Dataset entries
========
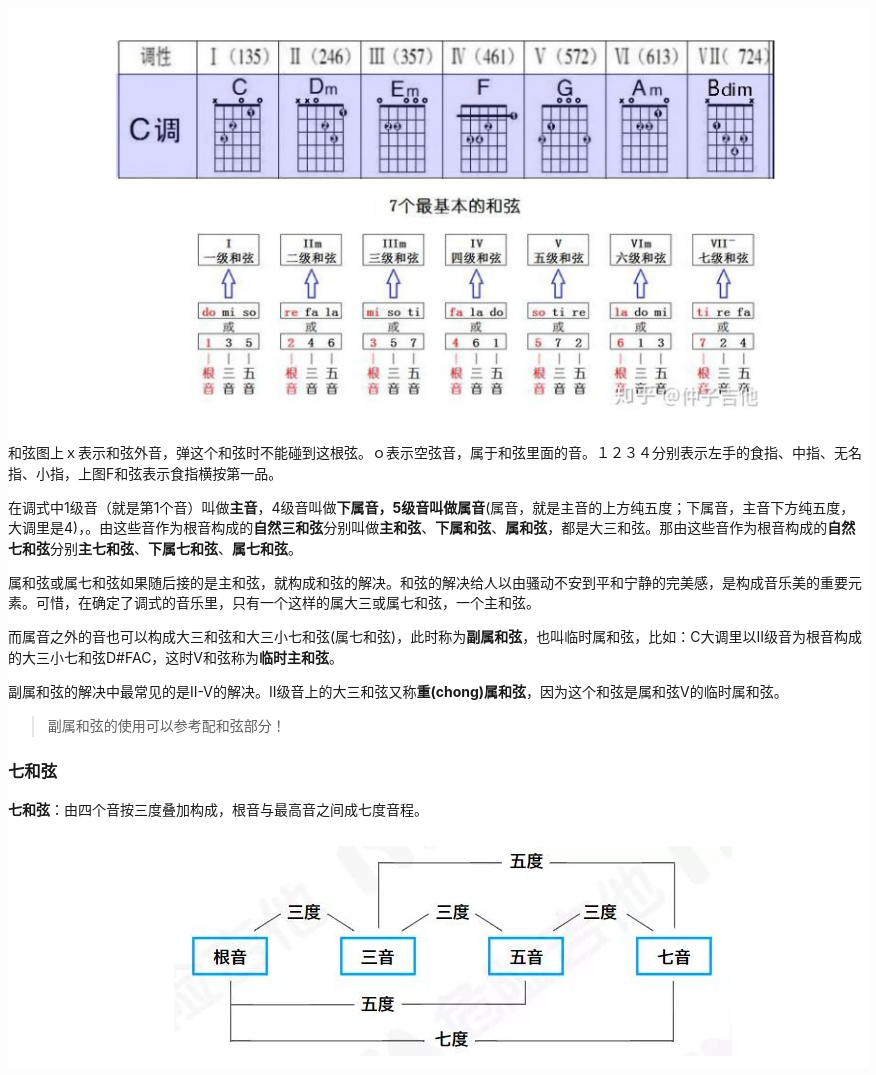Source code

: <center><img src="assets/image-20220702164848268.png" width="80%"/></center>

和弦图上ｘ表示和弦外音，弹这个和弦时不能碰到这根弦。ｏ表示空弦音，属于和弦里面的音。１２３４分别表示左手的食指、中指、无名指、小指，上图F和弦表示食指横按第一品。

在调式中1级音（就是第1个音）叫做**主音**，4级音叫做**下属音，**5级音叫做**属音**(属音，就是主音的上方纯五度；下属音，主音下方纯五度，大调里是4)，。由这些音作为根音构成的**自然三和弦**分别叫做**主和弦**、**下属和弦**、**属和弦**，都是大三和弦。那由这些音作为根音构成的**自然七和弦**分别**主七和弦**、**下属七和弦**、**属七和弦**。

属和弦或属七和弦如果随后接的是主和弦，就构成和弦的解决。和弦的解决给人以由骚动不安到平和宁静的完美感，是构成音乐美的重要元素。可惜，在确定了调式的音乐里，只有一个这样的属大三或属七和弦，一个主和弦。

而属音之外的音也可以构成大三和弦和大三小七和弦(属七和弦)，此时称为**副属和弦**，也叫临时属和弦，比如：C大调里以II级音为根音构成的大三小七和弦D#FAC，这时V和弦称为**临时主和弦**。

副属和弦的解决中最常见的是II-V的解决。II级音上的大三和弦又称**重(chong)属和弦**，因为这个和弦是属和弦V的临时属和弦。

> 副属和弦的使用可以参考配和弦部分！



### 七和弦

**七和弦**：由四个音按三度叠加构成，根音与最高音之间成七度音程。

<center><img src="assets/image-20220702155003954.png" /></center>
========
** Brief **
Format each line of the entries above as a JSON list of strings, one string per line, with blank lines skipped. Leave the pictures out.

** Output of the exercise **
[
  "Source code",
  ": <center><img src=\"assets/image-20220702164848268.png\" width=\"80%\"/></center>",
  "和弦图上ｘ表示和弦外音，弹这个和弦时不能碰到这根弦。ｏ表示空弦音，属于和弦里面的音。１２３４分别表示左手的食指、中指、无名指、小指，上图F和弦表示食指横按第一品。",
  "在调式中1级音（就是第1个音）叫做**主音**，4级音叫做**下属音，**5级音叫做**属音**(属音，就是主音的上方纯五度；下属音，主音下方纯五度，大调里是4)，。由这些音作为根音构成的**自然三和弦**分别叫做**主和弦**、**下属和弦**、**属和弦**，都是大三和弦。那由这些音作为根音构成的**自然七和弦**分别**主七和弦**、**下属七和弦**、**属七和弦**。",
  "属和弦或属七和弦如果随后接的是主和弦，就构成和弦的解决。和弦的解决给人以由骚动不安到平和宁静的完美感，是构成音乐美的重要元素。可惜，在确定了调式的音乐里，只有一个这样的属大三或属七和弦，一个主和弦。",
  "而属音之外的音也可以构成大三和弦和大三小七和弦(属七和弦)，此时称为**副属和弦**，也叫临时属和弦，比如：C大调里以II级音为根音构成的大三小七和弦D#FAC，这时V和弦称为**临时主和弦**。",
  "副属和弦的解决中最常见的是II-V的解决。II级音上的大三和弦又称**重(chong)属和弦**，因为这个和弦是属和弦V的临时属和弦。",
  "> 副属和弦的使用可以参考配和弦部分！",
  "### 七和弦",
  "**七和弦**：由四个音按三度叠加构成，根音与最高音之间成七度音程。",
  "<center><img src=\"assets/image-20220702155003954.png\" /></center>"
]